### Exercise goal
Copy exactly the stretch of lines from the one holding "focal_mm: 10" through the last line of the data below, inclusive. Leave out pictures.

Camera geometry data:
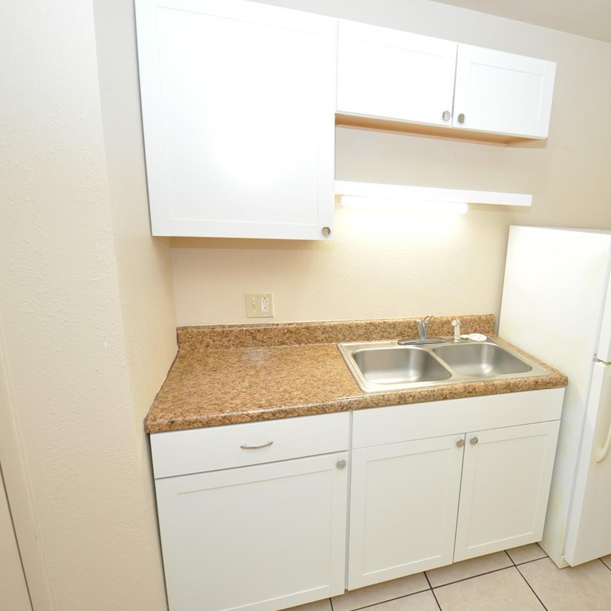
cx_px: 417
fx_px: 399
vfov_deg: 74.8
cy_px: 307
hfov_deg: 72.1
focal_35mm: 20
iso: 800
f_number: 4
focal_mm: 10
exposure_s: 1/60
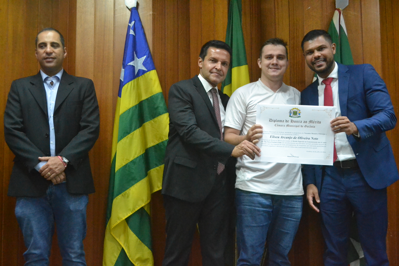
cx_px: 200
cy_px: 133
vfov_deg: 29.9
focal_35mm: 45
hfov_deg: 43.6
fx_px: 499
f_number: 5
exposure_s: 1/80
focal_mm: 30
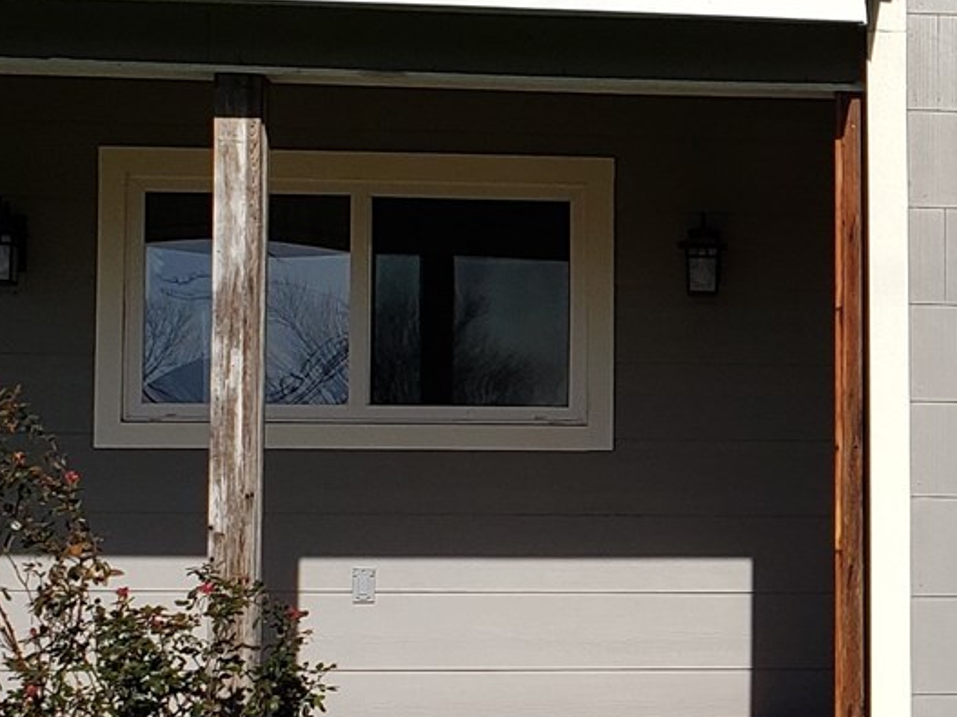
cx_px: 1135
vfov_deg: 14.6
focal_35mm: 101
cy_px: 425
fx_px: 2792
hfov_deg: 18.5
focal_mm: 4.3
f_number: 2.4
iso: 50
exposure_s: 1/2767
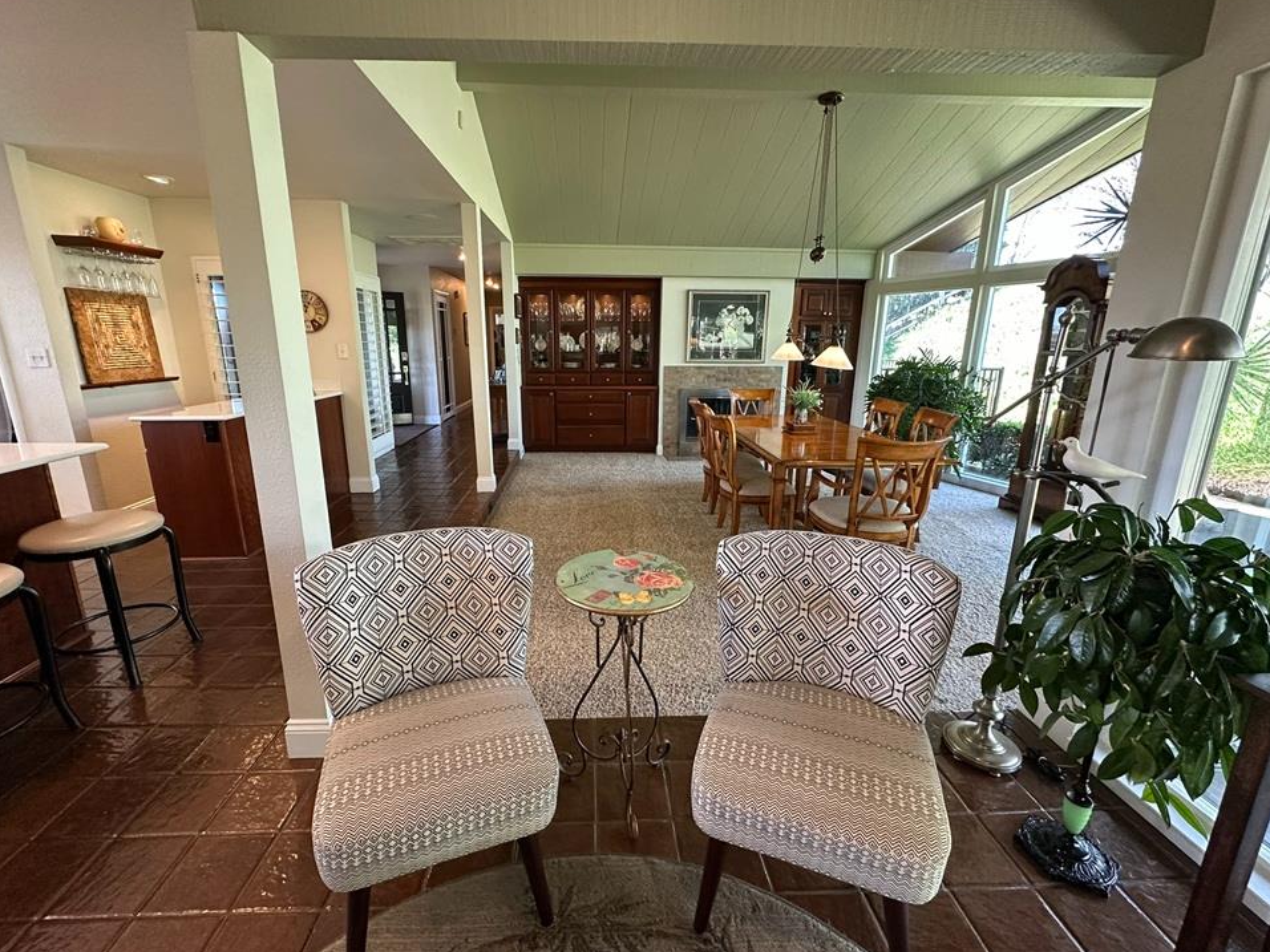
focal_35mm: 15
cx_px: 611
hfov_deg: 98.1
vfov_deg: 81.7
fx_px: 550
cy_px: 470
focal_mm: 2.22
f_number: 2.2
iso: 320
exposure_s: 1/120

### Answer to this problem
focal_mm: 10
exposure_s: 1/60
cx_px: 200
cy_px: 133
vfov_deg: 29.9
focal_35mm: 45
hfov_deg: 43.6
fx_px: 499
f_number: 5
exposure_s: 1/80
focal_mm: 30
cx_px: 1135
vfov_deg: 14.6
focal_35mm: 101
cy_px: 425
fx_px: 2792
hfov_deg: 18.5
focal_mm: 4.3
f_number: 2.4
iso: 50
exposure_s: 1/2767
focal_35mm: 15
cx_px: 611
hfov_deg: 98.1
vfov_deg: 81.7
fx_px: 550
cy_px: 470
focal_mm: 2.22
f_number: 2.2
iso: 320
exposure_s: 1/120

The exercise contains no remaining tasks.